Tuesday, July 28, 2015

Gail Stolz: Dinner, Thursday Nights: My Chosen Family

We each are lucky in some particular way. My friend Joanie finds lost rings, including a ring she’d lost in a road median. She once found my wedding band that had slipped off my finger into her driveway snow. I am lucky in my friends. Joanie and I are part of a group of women who have shared potluck dinner every Thursday since 1981. We named ourselves the WAWAs back when Joanie still lived in Fairview. The acronym is secret and now almost forgotten; it has a hint of mental health work with a nod to self-help groups. I have spent my adult life within this group, and they are my family.

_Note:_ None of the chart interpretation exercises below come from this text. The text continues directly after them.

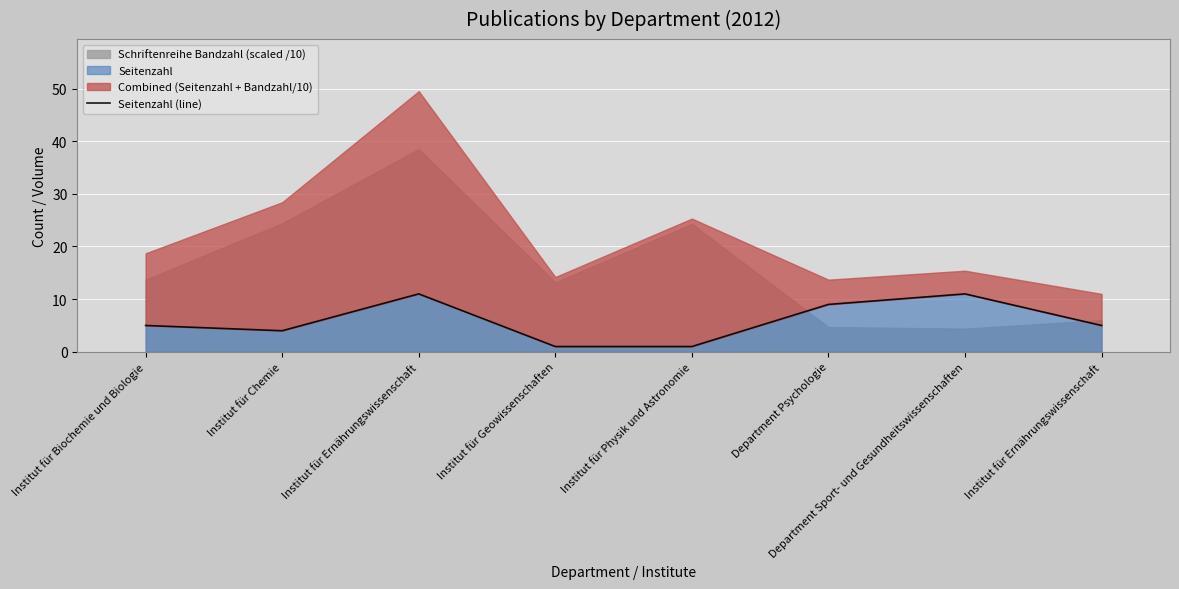

What is the approximate value at Institut für Ernährungswissenschaft, to the nearest 5?

10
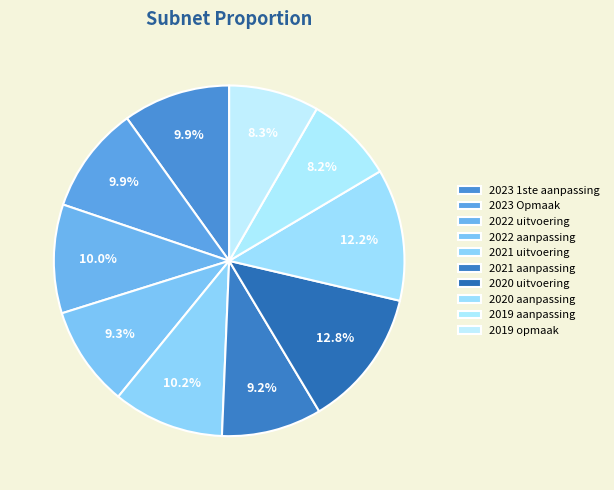

Is there a majority slice in this chart?

No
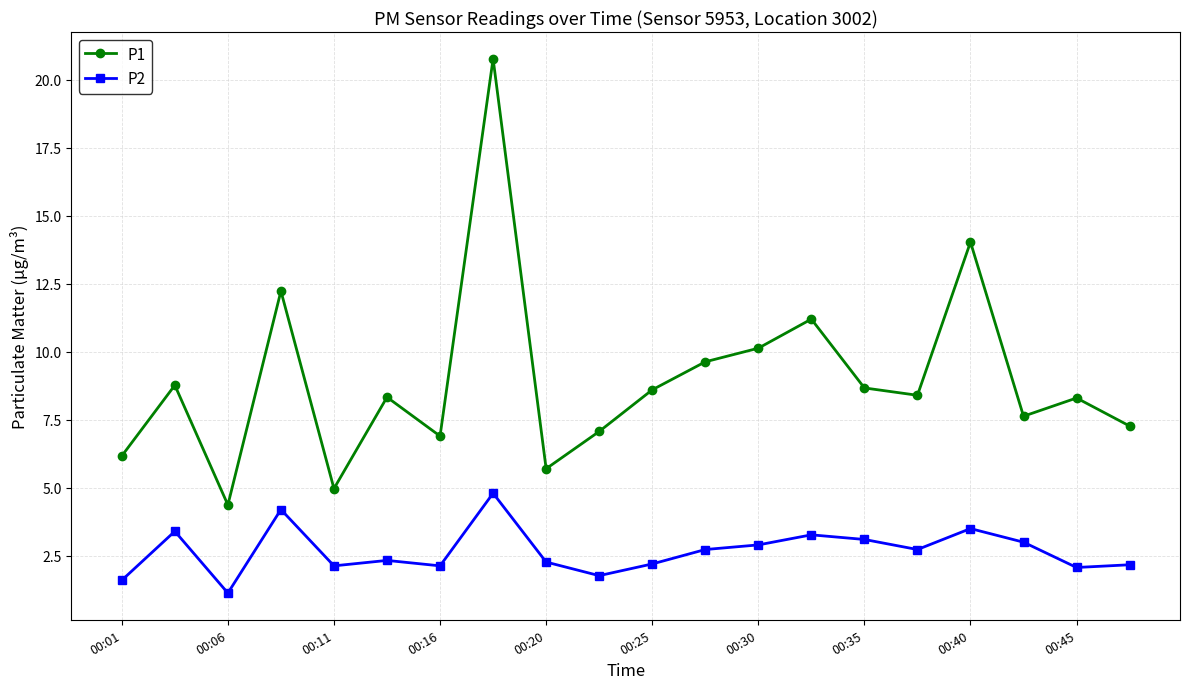

Which series has the widest spread of values?

P1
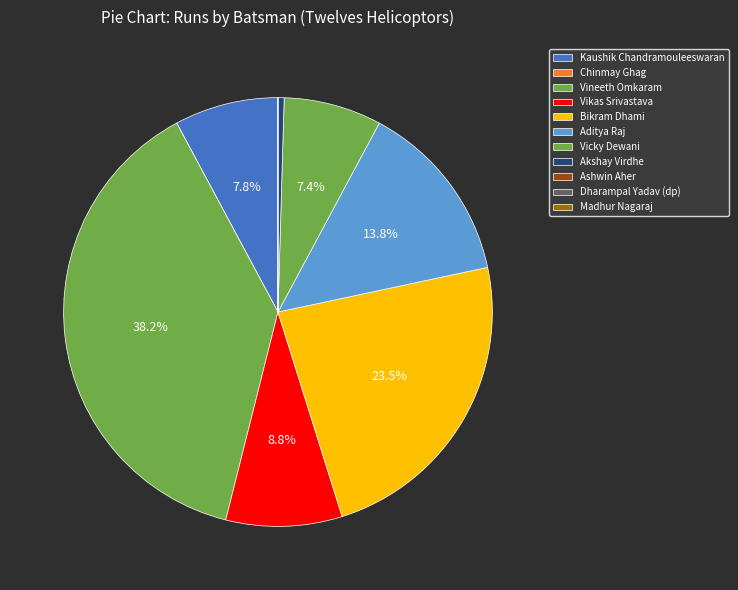

To the nearest percent, what is the average slice percentage?

9%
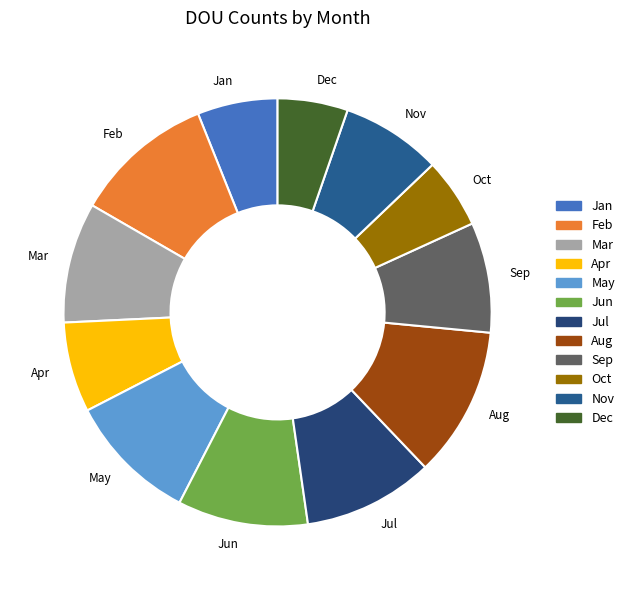

True or false: Mar accounts for 9% of the total.

True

I come from strong women. I grew up in California as part of a female-headed household and regularly visited my grandmother—our matriarch—who lived independently into her 90s. In 1981, I had just graduated college and was spending the summer with Mom in California when my Alaska aunt came down for a family reunion. Knowing I was considering my next move, she invited me to Alaska. “You could get a job in Anchorage,” she said.

Soon after I landed here, I heard about the nascent women’s group whose instigators worked in a little building on Cordova Street that housed the Open Door Clinic and Family Connection, health and social services non-profits that are now long gone. These women, recent arrivals to Alaska, reached out through Anchorage’s network of friends and colleagues for other women to join them for potluck dinner. Given our health and social services wellspring, it’s no surprise that past and present WAWAs include seven social workers, three nurses, and two attorneys.

In our early years, the WAWAs defined ourselves in the negative. We were not a book group. Nor, in that era of woman’s lib, did we gather for consciousness-raising. We had no rules, except for unwritten ones. One unstated and rarely broken rule was that we bring food dishes that we prepared ourselves. Over the years, we’ve had some clear winners: I think of Nancy whenever someone serves Chicken Marbella; chocolate anything brings Joanie to mind, and Marilyn owns Green Chile Pie. When Donna joined, she brought us to an entirely new level of dining pleasure.

Among the most memorable cooking failures in our early days was Kathy’s attempt at sausage soup. We assembled at Martha’s house, a two-story zero-lot line on the outside of the Tudor-Muldoon curve. That evening, we drank wine and nibbled appetizers for a very long time. Eventually, Nancy exited the kitchen and announced, “Despite heroic rescue attempts, Kathy’s sausage soup doesn’t taste like anything at all.”

The “bad holiday gift” exchange is my favorite WAWA tradition, one that began a collective response to unwanted gifts we had received from misguided friends and relatives in the Lower 48. This year, we brought our garish holiday-wrapped gifts to Donna’s house after Valentine’s Day. The first opened gift looked like an endless one-sided zipper but turned into a cool little bag. I won a 1970s-era three-by-five-inch gold pendant emblazoned with horoscope symbols. Donna opened my prize, a much re-gifted and truly ugly haunted tree trunk with eyes that glowed when its hard-to-place candle is alight. I had found it in a cupboard and remembered receiving it years earlier from Kathy at another gift exchange. I wonder who will take it home next time.

Like family, the WAWAs support each other beyond the dining table. In the mid-90s, for example, we celebrated Nancy’s birthday at one Thursday dinner. Over appetizers, she said, “I went to see the doctor because this place near my throat hurts, but he didn’t find anything.” After talking with Nancy in the kitchen between courses, Marilyn, who can be fiercely protective, said, “Nancy should go to the E.R.”

We all went along and brought the cake. We took turns with Nancy while she waited for an exam. Eventually, her lung cancer was diagnosed. Many of us spent time with her in Seattle during her treatment. When Nancy died two years after her birthday celebration, the WAWAs lost one of our own.

I am lucky to have followed my aunt’s path to Anchorage and fortunate to have arrived when so many other recent arrivals were looking for a connection to replace the family they had left behind in their move to Alaska. For more than 30 years, the WAWAs have eaten together, sharing meals with prosaic events on the menu next to the food and wine. These shared ordinary times and occasional profound experiences have transformed us from a group of friends to a family. The WAWAs are my reference points for understanding my world. Our shared good times and sorrows, frustration and success, and our unique personal histories are now interwoven, providing warmth and comfort, like a hug.
 
 
 
Gail Stolz has lived her entire adult life in Anchorage. Both she and her husband arrived in 1980, although they didn’t meet for a decade. They have the pleasure of raising a daughter. Stolz loves Anchorage’s combination of urban comfort and being able to get out and away quickly and easily. She treasures regularly sighting moose and migratory birds and that the world here looks so different from season to season. She depends on friends and family and can’t imagine progressing through life’s passages without having them at her side.